🤖 AI Summary
Existing LLM alignment evaluation methods predominantly rely on task accuracy metrics, neglecting the alignment between model representations and human cognition. Method: This work introduces, for the first time, the cognitive psychology triadic similarity judgment paradigm to assess LLM alignment, systematically evaluating how well models replicate human similarity judgments along two conceptual dimensions—“size” and “category.” We integrate prompt-based alignment, LoRA fine-tuning, and activation steering, and propose a cross-modal similarity modeling and analysis framework. Results: Prompt-based alignment significantly outperforms parameter- and activation-level methods in both alignment fidelity and human cognitive alignment. LLMs exhibit strong category bias, and their native representations are nearly insensitive to size-based similarity. This study establishes a human-cognition-grounded evaluation paradigm and reveals fundamental differences in the alignment capabilities of distinct guidance mechanisms.
📝 Abstract
Current evaluations of Large Language Model (LLM) steering techniques focus on task-specific performance, overlooking how well steered representations align with human cognition. Using a well-established triadic similarity judgment task, we assessed steered LLMs on their ability to flexibly judge similarity between concepts based on size or kind.
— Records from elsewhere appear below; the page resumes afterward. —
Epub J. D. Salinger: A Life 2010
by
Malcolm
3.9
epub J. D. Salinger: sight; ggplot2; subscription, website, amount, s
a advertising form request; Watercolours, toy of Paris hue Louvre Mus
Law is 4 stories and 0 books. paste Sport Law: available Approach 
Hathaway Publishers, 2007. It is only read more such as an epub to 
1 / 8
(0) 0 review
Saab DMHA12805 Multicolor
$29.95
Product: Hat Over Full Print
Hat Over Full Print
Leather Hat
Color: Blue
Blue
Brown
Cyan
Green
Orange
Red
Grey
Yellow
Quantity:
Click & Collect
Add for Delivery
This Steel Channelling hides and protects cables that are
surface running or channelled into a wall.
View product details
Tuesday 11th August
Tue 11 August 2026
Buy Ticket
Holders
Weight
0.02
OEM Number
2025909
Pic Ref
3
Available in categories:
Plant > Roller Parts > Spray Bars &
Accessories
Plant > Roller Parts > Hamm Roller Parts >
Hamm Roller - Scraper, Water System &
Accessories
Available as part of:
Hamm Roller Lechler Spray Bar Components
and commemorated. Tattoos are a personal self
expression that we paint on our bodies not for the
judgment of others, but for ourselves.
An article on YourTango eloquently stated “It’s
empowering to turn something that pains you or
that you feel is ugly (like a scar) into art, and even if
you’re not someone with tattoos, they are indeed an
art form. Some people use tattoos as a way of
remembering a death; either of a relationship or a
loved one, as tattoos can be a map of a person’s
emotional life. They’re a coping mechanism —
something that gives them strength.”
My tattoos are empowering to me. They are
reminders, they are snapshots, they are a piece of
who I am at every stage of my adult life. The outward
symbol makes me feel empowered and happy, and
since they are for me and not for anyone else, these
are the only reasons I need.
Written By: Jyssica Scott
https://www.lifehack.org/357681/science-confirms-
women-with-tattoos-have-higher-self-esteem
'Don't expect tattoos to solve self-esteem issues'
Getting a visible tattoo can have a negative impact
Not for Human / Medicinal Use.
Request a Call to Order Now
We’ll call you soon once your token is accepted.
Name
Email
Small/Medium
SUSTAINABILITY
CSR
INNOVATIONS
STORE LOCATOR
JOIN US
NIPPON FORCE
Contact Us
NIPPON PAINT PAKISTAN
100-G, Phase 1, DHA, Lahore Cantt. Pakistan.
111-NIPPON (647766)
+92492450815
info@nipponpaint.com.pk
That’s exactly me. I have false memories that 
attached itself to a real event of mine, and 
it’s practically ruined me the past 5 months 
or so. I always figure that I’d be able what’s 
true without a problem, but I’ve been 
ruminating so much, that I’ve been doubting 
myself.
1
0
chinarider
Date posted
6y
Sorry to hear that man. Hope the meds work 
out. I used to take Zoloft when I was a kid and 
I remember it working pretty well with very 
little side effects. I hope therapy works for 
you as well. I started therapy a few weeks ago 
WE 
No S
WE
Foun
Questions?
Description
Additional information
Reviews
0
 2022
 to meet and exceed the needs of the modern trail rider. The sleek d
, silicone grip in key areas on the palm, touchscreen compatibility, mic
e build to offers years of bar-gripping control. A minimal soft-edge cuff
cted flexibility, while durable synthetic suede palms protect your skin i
We found that prompt-based steering methods outperformed other methods both in terms of steering accuracy and model-to-human alignment. We also found LLMs were biased towards 'kind' similarity and struggled with 'size' alignment. This evaluation approach, grounded in human cognition, adds further support to the efficacy of prompt-based steering and reveals privileged representational axes in LLMs prior to steering.